» **Task goal**
Where the data below contains pictures, omit them; output the rest word for word.

** Exercise data follows **

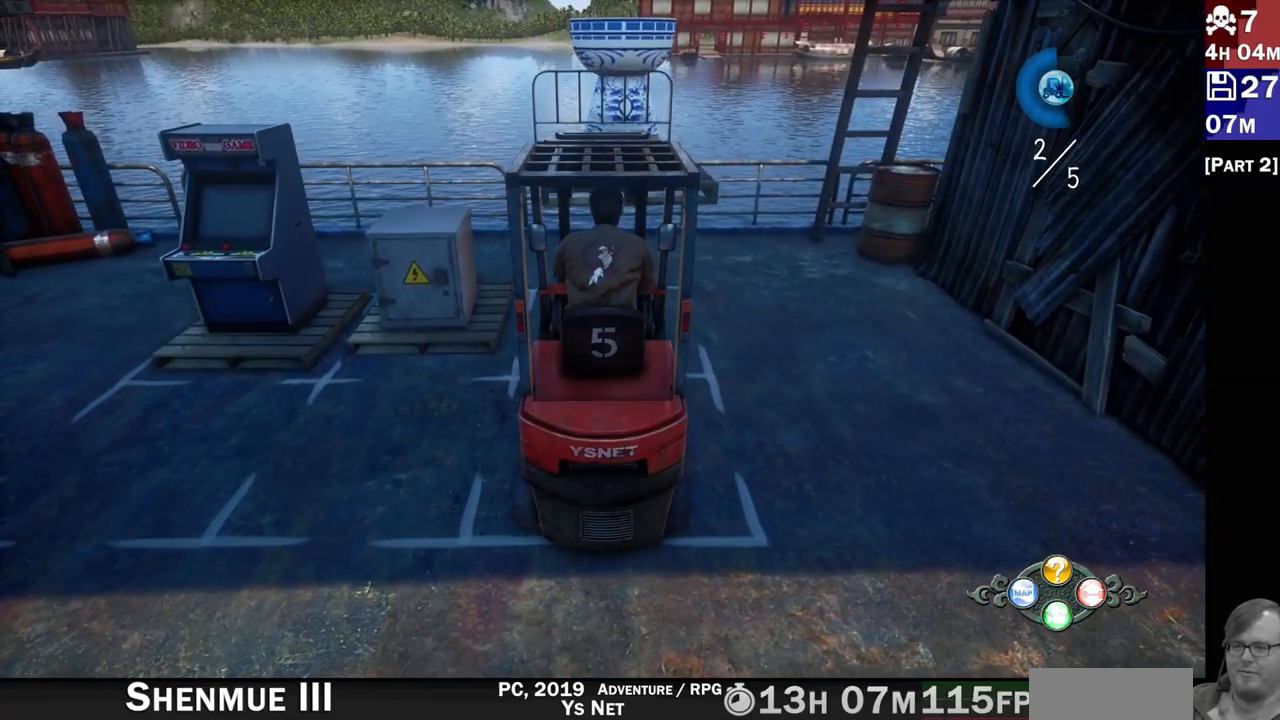
{"dt_ms": 500, "buttons": [], "left_stick": "center", "right_stick": "center", "events": []}
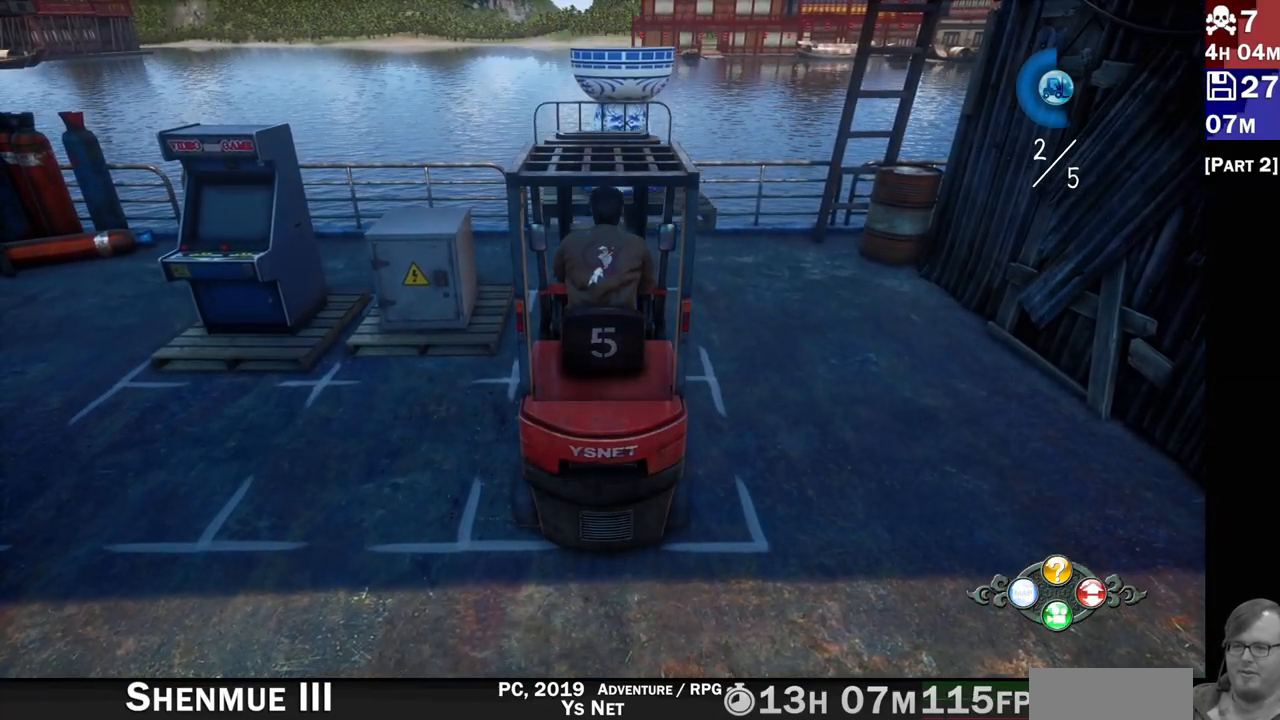
{"dt_ms": 500, "buttons": [], "left_stick": "center", "right_stick": "center", "events": []}
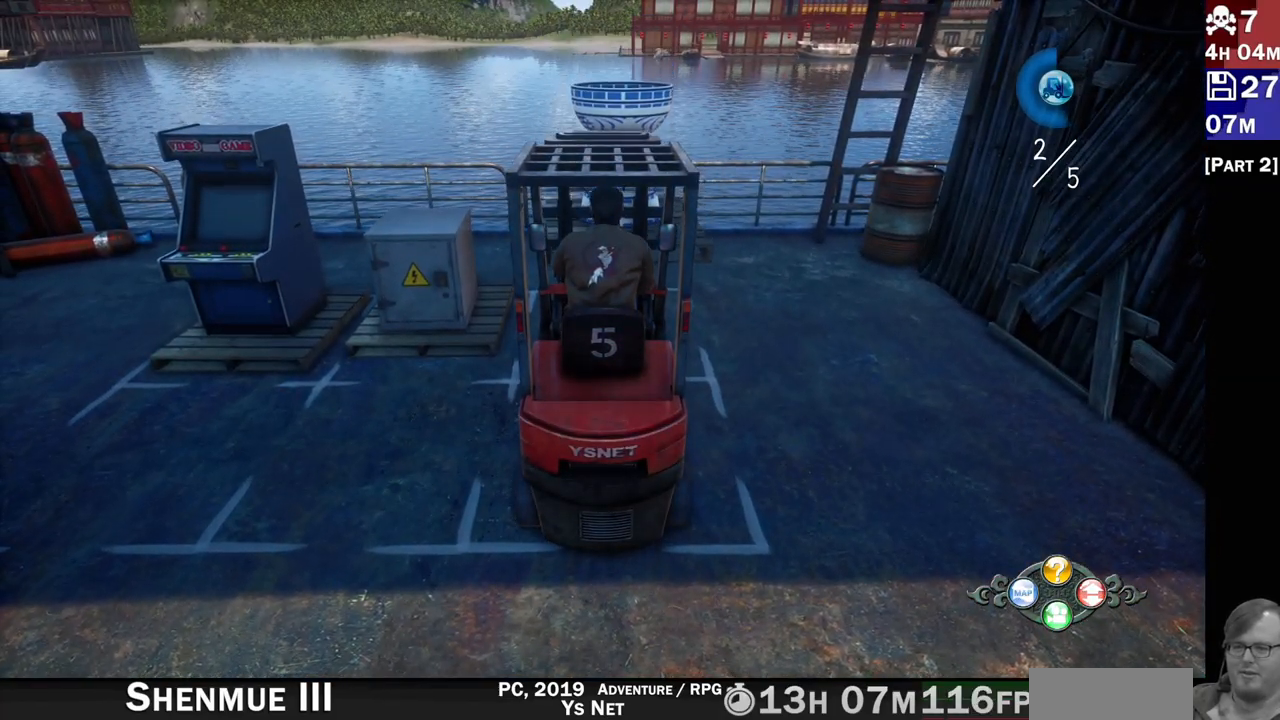
{"dt_ms": 500, "buttons": ["CIRCLE"], "left_stick": "center", "right_stick": "center", "events": [[217, "CIRCLE", "down"], [350, "CIRCLE", "up"], [467, "CIRCLE", "down"]]}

** End of Exercise data **

» **Task response**
{"dt_ms": 500, "buttons": [], "left_stick": "center", "right_stick": "center", "events": []}
{"dt_ms": 500, "buttons": [], "left_stick": "center", "right_stick": "center", "events": []}
{"dt_ms": 500, "buttons": ["CIRCLE"], "left_stick": "center", "right_stick": "center", "events": [[217, "CIRCLE", "down"], [350, "CIRCLE", "up"], [467, "CIRCLE", "down"]]}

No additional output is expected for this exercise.